Indian refiners also said they have not yet received any government directive to halt Russian oil imports.
India began purchasing Russian oil at discounted rates after Western countries imposed sanctions on Moscow and shunned its supplies following the Ukraine invasion in February 2022.
Russia’s share in India’s total crude imports has risen from just 1.7 per cent in 2019–20 to 40 per cent in 2023–24, making it India’s largest oil supplier.
In the first half of October, Russia continued to remain India’s largest supplier.
Iraq was the second-largest supplier at around 1.01 million bpd, followed by Saudi Arabia at 830,000 bpd, PTI reported. The US overtook the UAE to become India’s fourth-largest supplier at 647,000 bpd, while the UAE supplied 394,000 bpd, according to Kpler.
Ritolia emphasised the strategic importance of Russian crude for India.
“Russian crude remains structurally vital for India, accounting for roughly 34 per cent of its total imports and offering compelling discounts that are too significant for refiners to ignore,” he said.

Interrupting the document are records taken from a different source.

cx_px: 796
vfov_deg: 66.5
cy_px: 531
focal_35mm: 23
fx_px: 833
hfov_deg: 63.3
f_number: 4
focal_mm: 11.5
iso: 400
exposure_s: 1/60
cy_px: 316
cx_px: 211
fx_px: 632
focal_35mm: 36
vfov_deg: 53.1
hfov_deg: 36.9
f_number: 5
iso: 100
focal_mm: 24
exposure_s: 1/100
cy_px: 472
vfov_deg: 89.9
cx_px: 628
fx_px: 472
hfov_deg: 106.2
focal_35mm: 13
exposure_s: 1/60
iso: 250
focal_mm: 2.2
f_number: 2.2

Ritolia further explained that the July–September dip in imports was driven less by tariff concerns and more by seasonal factors, particularly maintenance activity at PSU refineries such as MRPL, CPCL, and BORL.
“Most contracts for deliveries up to early September were finalised 6–10 weeks in advance, meaning deals were largely locked in before July 31. So dips in July–September were mostly due to refinery processing less crude in view of maintenance schedules,” he added.

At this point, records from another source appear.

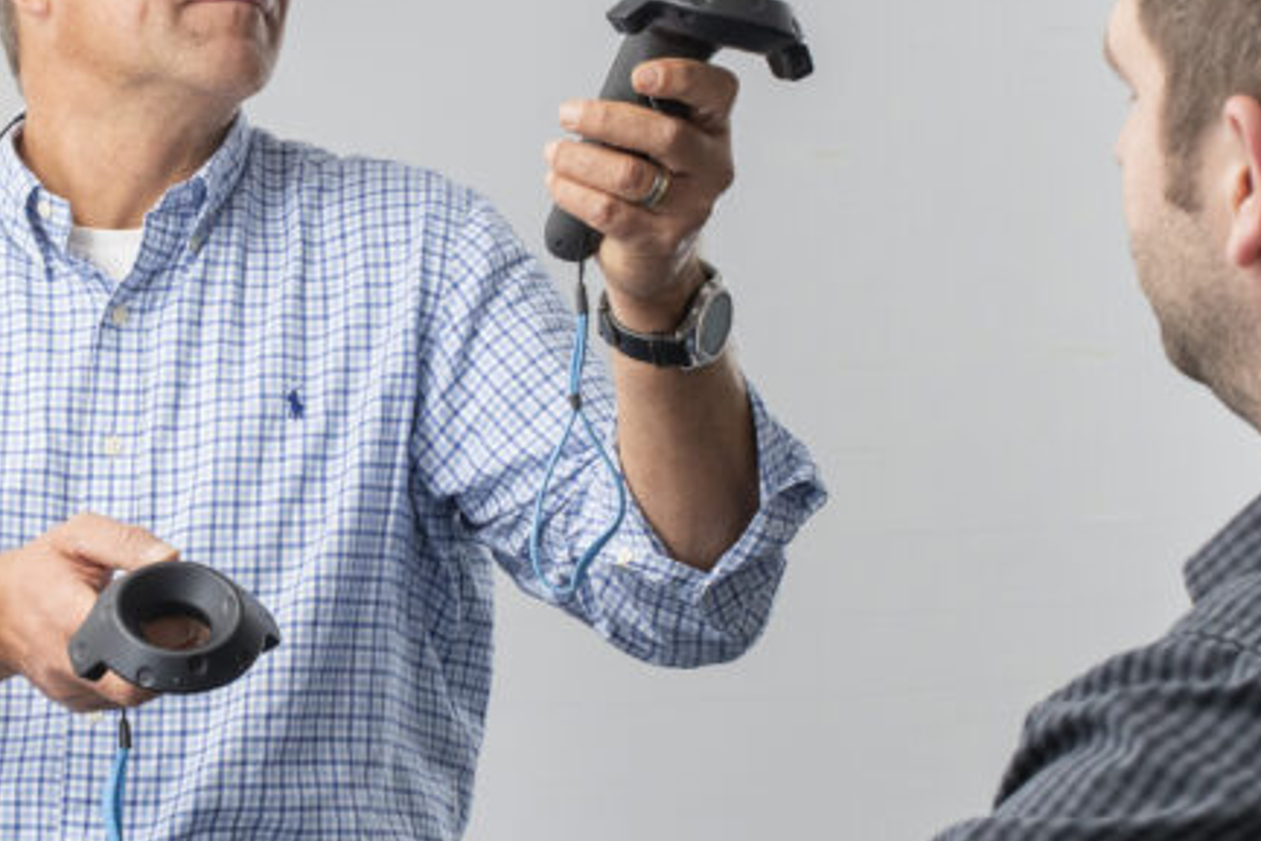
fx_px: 4351
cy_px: 461
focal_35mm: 124
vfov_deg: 11.0
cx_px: 256
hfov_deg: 16.4
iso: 400
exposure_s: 1/80
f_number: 8
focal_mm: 35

Even with narrower discounts than in 2023, Russian barrels remain among the most economical feedstock options for Indian refiners due to landed discounts and high GPW (Gross Product Worth) margins from grades such as Urals.
Discounts now average USD 3.5–5 per barrel, up from USD 1.5–2 in July and August.
Replacing Russian crude is technically feasible, as India could source more barrels from the Middle East, Latin America, and the US, similar to the pre-2022 crude slate. Indian refineries are capable of handling diverse crude grades, so technical constraints are minimal.
However, Ritolia said, “The reality is that cutting Russian imports would be difficult, costly, and risky.” Substitution would require rapid scaling from multiple suppliers at higher costs, including freight and weaker discounts. Any margin compression or rise in retail prices could lead to inflation, political backlash, and lower refinery profitability.
He noted that refiners are unlikely to forgo discounted Russian crude unless directed by the government, similar to the approach with Iranian barrels. While diversification efforts continue, contracts for Russian crude are usually signed 6–10 weeks before delivery. “In practice, Indian refiners are gradually broadening their baskets, not to replace Russia in the short term, but to enhance energy security, continuity, and flexibility,” he said.
India has consistently pursued an independent foreign and energy policy, balancing economic interests with diplomatic relationships. A sudden shift away from Russian crude would undermine its energy security strategy and is unlikely unless formal sanctions—similar to those on Iran or Venezuela—are imposed.
“At this stage, it's improbable that India will implement structural cuts purely to satisfy US and EU political pressure. If Washington intensifies pressure, Indian refiners could make a token reduction—on the order of 100,000–200,000 bpd—to demonstrate diversification and appease Western partners. However, these cuts would likely be symbolic rather than transformative,” Ritolia added.
Increasing imports from the US to placate Trump is possible, but the upside is limited to around 400,000–500,000 bpd due to logistical, economic, and compatibility challenges with Indian refining systems. Kpler data show Indian imports of US crude have averaged 310,000 bpd so far in 2025, up from 199,000 bpd in 2024, with expected October imports reaching a yearly high of approximately 500,000 bpd.